Reducing flood losses through the International Codes
Continuously shaped by the forces of water, either through erosion or the buildup and the deposit of sediment, floodplain landscapes continue to be altered by human development. The most common and costly natural disaster, flooding events cost an estimated $126.2 billion between 1980 and 2019 in the U.S. alone, according to the National Oceanic and Atmospheric Administration’s National Centers for Environmental Information. The adoption of higher floodplain management standards integrated with leading building safety codes will lead to safer, stronger, more resilient communities.
The International Codes, a family of building codes developed and maintained by the International Code Council, shares common goals with the National Flood Insurance Program (NFIP): protection of public safety and reduced property damage. The benefits of coordinating building codes and floodplain management regulations include reduced duplication and conflict between requirements and improved, consistent, and thorough review, permitting, and enforcement processes.

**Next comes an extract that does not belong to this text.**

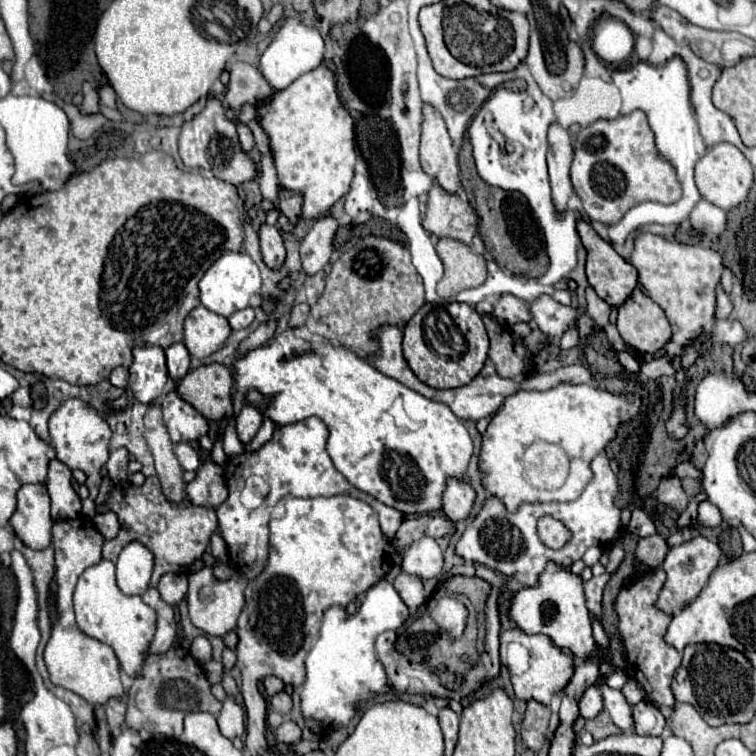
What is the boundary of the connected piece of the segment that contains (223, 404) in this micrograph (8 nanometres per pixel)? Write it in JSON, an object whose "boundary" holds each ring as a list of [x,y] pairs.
{"boundary":[[[220,363],[204,365],[178,383],[178,393],[210,421],[232,417],[232,373]]]}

Reducing Flood Losses through the International Codes was developed by the International Code Council and the Federal Emergency Management Agency (FEMA) to help state and local officials integrate the International Codes into their current floodplain management regulatory processes related to structures, buildings and other development in special flood hazard areas in order to satisfy the requirements to participate in the NFIP. FEMA considers hazard resilience to start with building codes and urges adoption and use of the latest published editions of the International Codes for buildings and structures.
“With 90 percent of all presidentially declared natural disasters in the United States involving flooding, the International Codes ensure buildings are properly constructed to prevent against the worst of flood damage,” said Code Council Executive Officer Dominic Sims, CBO. “We are pleased to partner with FEMA to share this valuable information to aid in the successful integration of the International Codes into the current floodplain management regulatory processes of state and local jurisdictions.”
Did you know?
- Between 1980 and 2019, flooding events caused an estimated $126.2 billion in the U.S.
- Flooding disasters carry an average cost of $4.3 billion per event.
- Ninety percent of all presidential declarations of emergency and major disasters involve flooding.
- Direct and indirect costs of flood recovery are borne by all U.S. taxpayers, not just flood victims.
- About 200 Americans lose their lives in floods each year.
- Flooding events are ranked in the top five extreme weather events that take the most human lives, ranking alongside tornadoes, hurricanes and lightning.
Careful attention is required to ensure that all requirements of the NFIP are addressed through a combination of building codes and other regulations. Senior Staff Architect Kimberly Paarlberg with the Code Council’s Technical Services division and members of the Code Council’s Government Relations department provided updates to the document. The new edition and its accompanying model code-coordinated ordinances contain updated and new content based on the 2018 International Codes and is organized as follows:
- Chapter 2 describes three approaches for coordinating the International Codes and local floodplain management regulations and identifies a number of advantages and considerations when relying on the flood provisions of the codes.
- Chapter 3 explains several differences between the NFIP regulations and the International Codes requirements related to specific terminology and provisions. Many requirements in the codes are more restrictive than the NFIP requirements, and some provisions are more specific.
- Chapter 4 contains a series of questions that states and communities should consider and answer to know whether and how to modify existing floodplain management regulations to coordinate with building codes.
- Chapter 5 describes modifications that can be adopted to incorporate higher standards in state and local building codes that are based on the International Codes to further increase building and community resilience to flooding damage.
- Chapter 6 introduces the model code-coordinated ordinances prepared by FEMA.
- Appendix A lists cited references and other resources that are useful for understanding and interpreting the requirements of the NFIP.
- Appendix B provides sample checklists for a plan review and inspection.
This guide may also be useful to state and local officials when applying the flood provisions of the International Codes to mitigation and recovery projects approved for FEMA grant funding. It is not intended as an endorsement of any specific approach for effectively managing flood hazards, nor does it explain all of the NFIP and building code requirements and how to administer them. FEMA and others have produced numerous documents and publications related to the NFIP and the regulation of flood hazard areas.